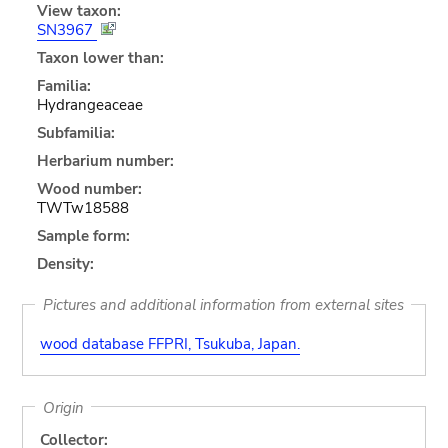
View taxon:
SN3967
Taxon lower than:
Familia:
Hydrangeaceae
Subfamilia:
Herbarium number:
Wood number:
TWTw18588
Sample form:
Density:
Pictures and additional information from external sites
wood database FFPRI, Tsukuba, Japan.
Origin
Collector:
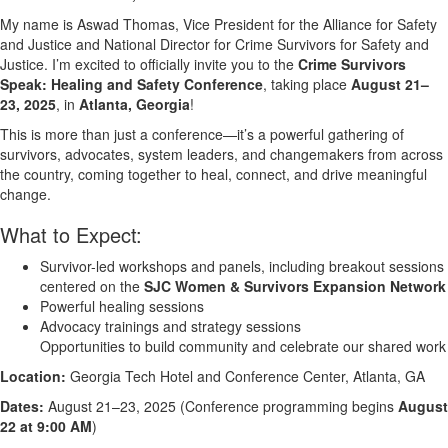
My name is Aswad Thomas, Vice President for the Alliance for Safety
and Justice and National Director for Crime Survivors for Safety and
Justice. I’m excited to officially invite you to the
Crime Survivors
Speak: Healing and Safety Conference
, taking place
August 21–
23, 2025
, in
Atlanta, Georgia
!
This is more than just a conference—it’s a powerful gathering of
survivors, advocates, system leaders, and changemakers from across
the country, coming together to heal, connect, and drive meaningful
change.
What to Expect:
Survivor-led workshops and panels, including breakout sessions
centered on the
SJC Women & Survivors Expansion Network
Powerful healing sessions
Advocacy trainings and strategy sessions
Opportunities to build community and celebrate our shared work
Location:
Georgia Tech Hotel and Conference Center, Atlanta, GA
Dates:
August 21–23, 2025 (Conference programming begins
August
22 at 9:00 AM
)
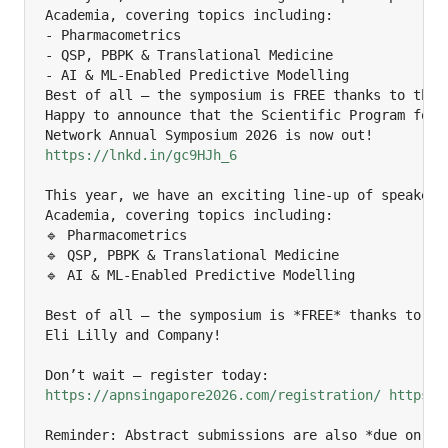
Academia, covering topics including:

- Pharmacometrics

- QSP, PBPK & Translational Medicine

- AI & ML-Enabled Predictive Modelling

Best of all — the symposium is FREE thanks to the g
Happy to announce that the Scientific Program for t
https://lnkd.in/gc9HJh_6
This year, we have an exciting line-up of speakers 
Academia, covering topics including:

🔹 Pharmacometrics

🔹 QSP, PBPK & Translational Medicine

🔹 AI & ML-Enabled Predictive Modelling

Best of all — the symposium is *FREE* thanks to the
Eli Lilly and Company!

https://apnsingapore2026.com/registration/
https:/
Reminder: Abstract submissions are also *due on 30 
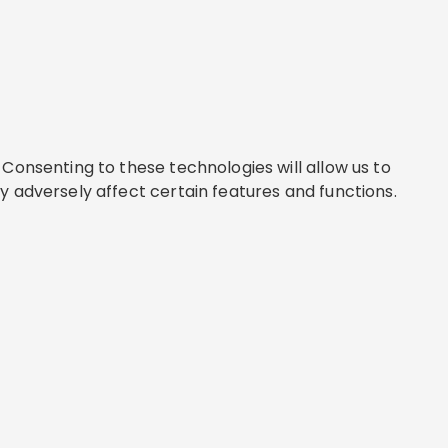
Consenting to these technologies will allow us to
y adversely affect certain features and functions.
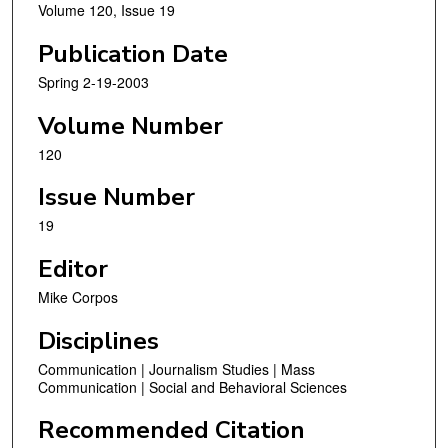
Volume 120, Issue 19
Publication Date
Spring 2-19-2003
Volume Number
120
Issue Number
19
Editor
Mike Corpos
Disciplines
Communication | Journalism Studies | Mass
Communication | Social and Behavioral Sciences
Recommended Citation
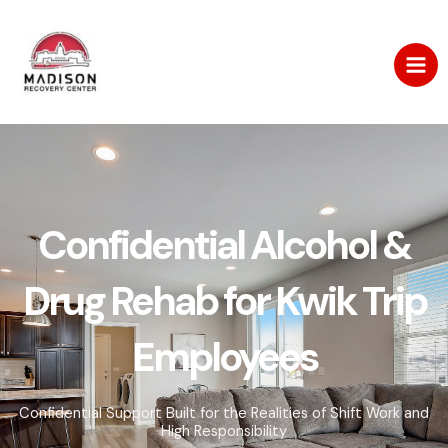
Skip
to
content
Confidential Alcohol &
Drug Rehab for Kwik Trip
Employees
Confidential Support Built for the Realities of Shift Work and
High Responsibility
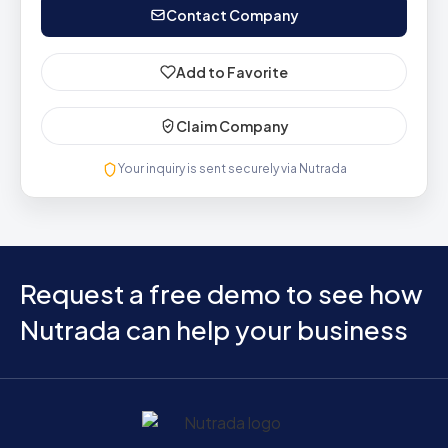
Contact Company
Add to Favorite
Claim Company
Your inquiry is sent securely via Nutrada
Request a free demo to see how
Nutrada can help your business
Home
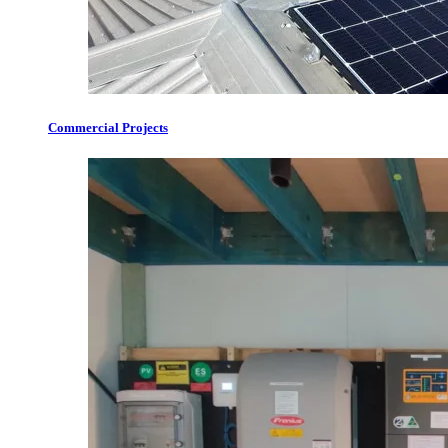
Commercial Projects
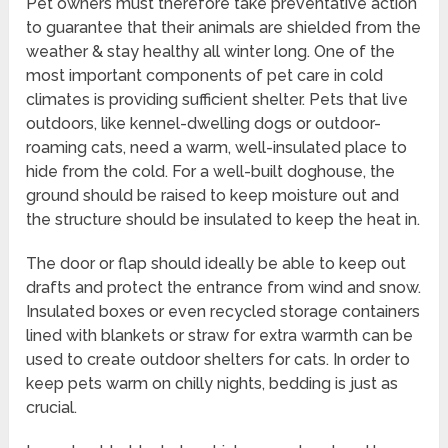
Pet owners must therefore take preventative action
to guarantee that their animals are shielded from the
weather & stay healthy all winter long. One of the
most important components of pet care in cold
climates is providing sufficient shelter. Pets that live
outdoors, like kennel-dwelling dogs or outdoor-
roaming cats, need a warm, well-insulated place to
hide from the cold. For a well-built doghouse, the
ground should be raised to keep moisture out and
the structure should be insulated to keep the heat in.
The door or flap should ideally be able to keep out
drafts and protect the entrance from wind and snow.
Insulated boxes or even recycled storage containers
lined with blankets or straw for extra warmth can be
used to create outdoor shelters for cats. In order to
keep pets warm on chilly nights, bedding is just as
crucial.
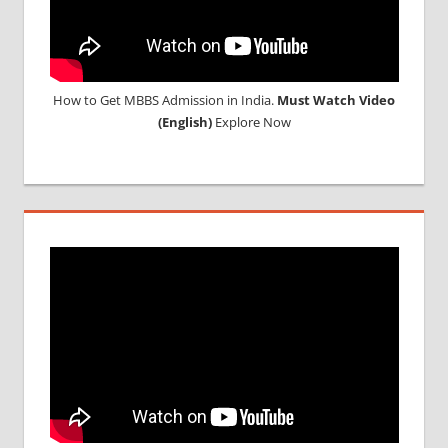
How to Get MBBS Admission in India.
Must Watch Video
(English)
Explore Now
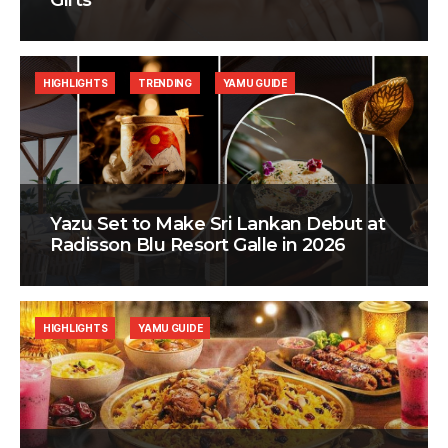
Gifts
HIGHLIGHTS
TRENDING
YAMU GUIDE
Yazu Set to Make Sri Lankan Debut at
Radisson Blu Resort Galle in 2026
HIGHLIGHTS
YAMU GUIDE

__Exercise directions__
Please reproduce every line of text from the data above without changing anything, and leave out the pictures.

__Exercise answer__
View taxon:
SN3967
Taxon lower than:
Familia:
Hydrangeaceae
Subfamilia:
Herbarium number:
Wood number:
TWTw18588
Sample form:
Density:
Pictures and additional information from external sites
wood database FFPRI, Tsukuba, Japan.
Origin
Collector:
My name is Aswad Thomas, Vice President for the Alliance for Safety
and Justice and National Director for Crime Survivors for Safety and
Justice. I’m excited to officially invite you to the
Crime Survivors
Speak: Healing and Safety Conference
, taking place
August 21–
23, 2025
, in
Atlanta, Georgia
!
This is more than just a conference—it’s a powerful gathering of
survivors, advocates, system leaders, and changemakers from across
the country, coming together to heal, connect, and drive meaningful
change.
What to Expect:
Survivor-led workshops and panels, including breakout sessions
centered on the
SJC Women & Survivors Expansion Network
Powerful healing sessions
Advocacy trainings and strategy sessions
Opportunities to build community and celebrate our shared work
Location:
Georgia Tech Hotel and Conference Center, Atlanta, GA
Dates:
August 21–23, 2025 (Conference programming begins
August
22 at 9:00 AM
)
Academia, covering topics including:

- Pharmacometrics

- QSP, PBPK & Translational Medicine

- AI & ML-Enabled Predictive Modelling

Best of all — the symposium is FREE thanks to the g
Happy to announce that the Scientific Program for t
https://lnkd.in/gc9HJh_6
This year, we have an exciting line-up of speakers 
Academia, covering topics including:

🔹 Pharmacometrics

🔹 QSP, PBPK & Translational Medicine

🔹 AI & ML-Enabled Predictive Modelling

Best of all — the symposium is *FREE* thanks to the
Eli Lilly and Company!

https://apnsingapore2026.com/registration/
https:/
Reminder: Abstract submissions are also *due on 30 
Consenting to these technologies will allow us to
y adversely affect certain features and functions.
Volume 120, Issue 19
Publication Date
Spring 2-19-2003
Volume Number
120
Issue Number
19
Editor
Mike Corpos
Disciplines
Communication | Journalism Studies | Mass
Communication | Social and Behavioral Sciences
Recommended Citation
Skip
to
content
Confidential Alcohol &
Drug Rehab for Kwik Trip
Employees
Confidential Support Built for the Realities of Shift Work and
High Responsibility
Contact Company
Add to Favorite
Claim Company
Your inquiry is sent securely via Nutrada
Request a free demo to see how
Nutrada can help your business
Home
Commercial Projects
Pet owners must therefore take preventative action
to guarantee that their animals are shielded from the
weather & stay healthy all winter long. One of the
most important components of pet care in cold
climates is providing sufficient shelter. Pets that live
outdoors, like kennel-dwelling dogs or outdoor-
roaming cats, need a warm, well-insulated place to
hide from the cold. For a well-built doghouse, the
ground should be raised to keep moisture out and
the structure should be insulated to keep the heat in.
The door or flap should ideally be able to keep out
drafts and protect the entrance from wind and snow.
Insulated boxes or even recycled storage containers
lined with blankets or straw for extra warmth can be
used to create outdoor shelters for cats. In order to
keep pets warm on chilly nights, bedding is just as
crucial.
How to Get MBBS Admission in India.
Must Watch Video
(English)
Explore Now
Gifts
HIGHLIGHTS
TRENDING
YAMU GUIDE
Yazu Set to Make Sri Lankan Debut at
Radisson Blu Resort Galle in 2026
HIGHLIGHTS
YAMU GUIDE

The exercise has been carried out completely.